Gather every line from the entries below that includes "direction".

■ Available data:

┌──

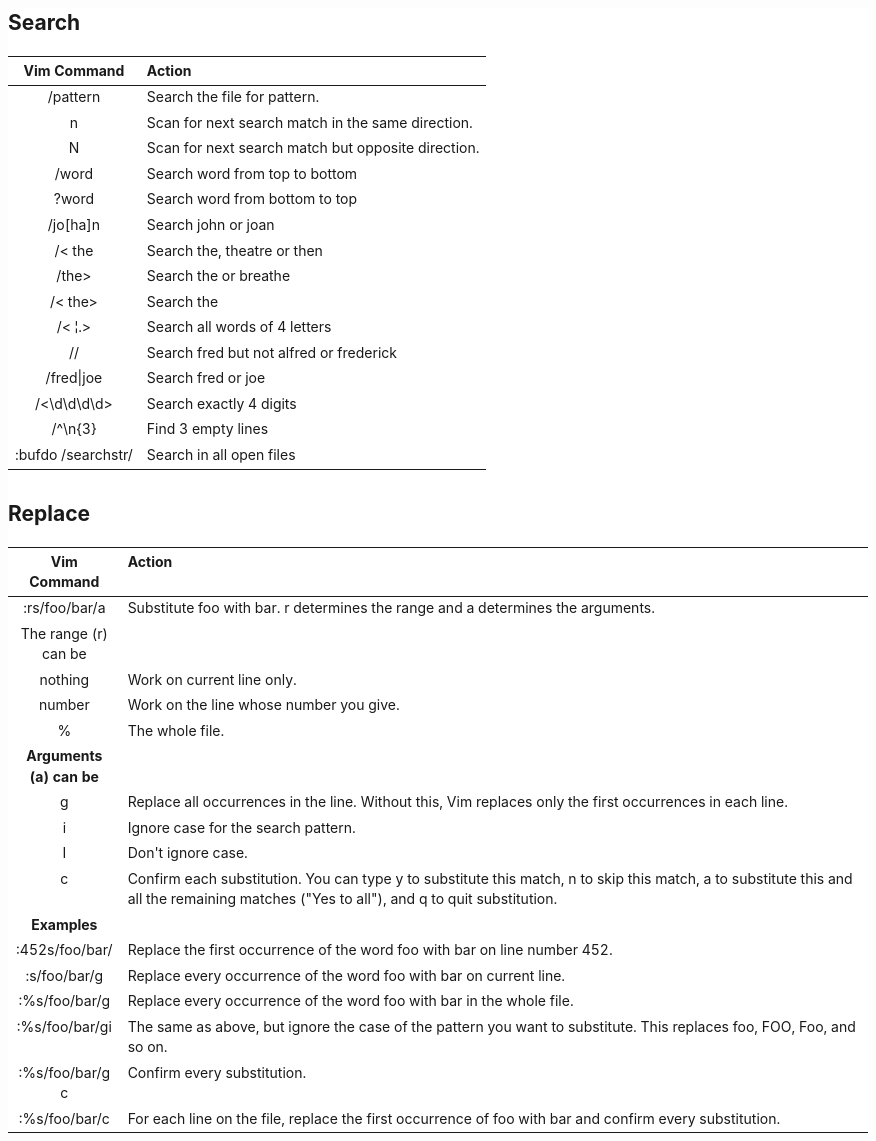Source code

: ## Search
| Vim Command | Action|
|:-----------:|:------|
| /pattern | Search the file for pattern. |
| n | Scan for next search match in the same direction. |
| N | Scan for next search match but opposite direction. |
| /word | Search word from top to bottom |
| ?word | Search word from bottom to top |
| /jo[ha]n | Search john or joan |
| /\< the | Search the, theatre or then |
| /the\> | Search the or breathe |
| /\< the\> | Search the |
| /\< ¦.\> | Search all words of 4 letters |
| /\/ | Search fred but not alfred or frederick |
| /fred\|joe | Search fred or joe |
| /\<\d\d\d\d\> | Search exactly 4 digits |
| /^\n\{3} | Find 3 empty lines |
| :bufdo /searchstr/ | Search in all open files |

## Replace
| Vim Command | Action|
|:-----------:|:------|
| :rs/foo/bar/a | Substitute foo with bar. r determines the range and a determines the arguments. |
| The range (r) can be |  |
| nothing | Work on current line only. |
| number | Work on the line whose number you give. |
| % | The whole file. |
| **Arguments (a) can be** | |
| g | Replace all occurrences in the line. Without this, Vim replaces only the first occurrences in each line. |
| i | Ignore case for the search pattern. |
| I | Don't ignore case. |
| c | Confirm each substitution. You can type y to substitute this match, n to skip this match, a to substitute this and all the remaining matches ("Yes to all"), and q to quit substitution. |
| **Examples** | |
| :452s/foo/bar/ | Replace the first occurrence of the word foo with bar on line number 452. |
| :s/foo/bar/g | Replace every occurrence of the word foo with bar on current line. |
| :%s/foo/bar/g | Replace every occurrence of the word foo with bar in the whole file. |
| :%s/foo/bar/gi | The same as above, but ignore the case of the pattern you want to substitute. This replaces foo, FOO, Foo, and so on. |
| :%s/foo/bar/gc | Confirm every substitution. |
| :%s/foo/bar/c | For each line on the file, replace the first occurrence of foo with bar and confirm every substitution. |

└──

■ Response box:
| n | Scan for next search match in the same direction. |
| N | Scan for next search match but opposite direction. |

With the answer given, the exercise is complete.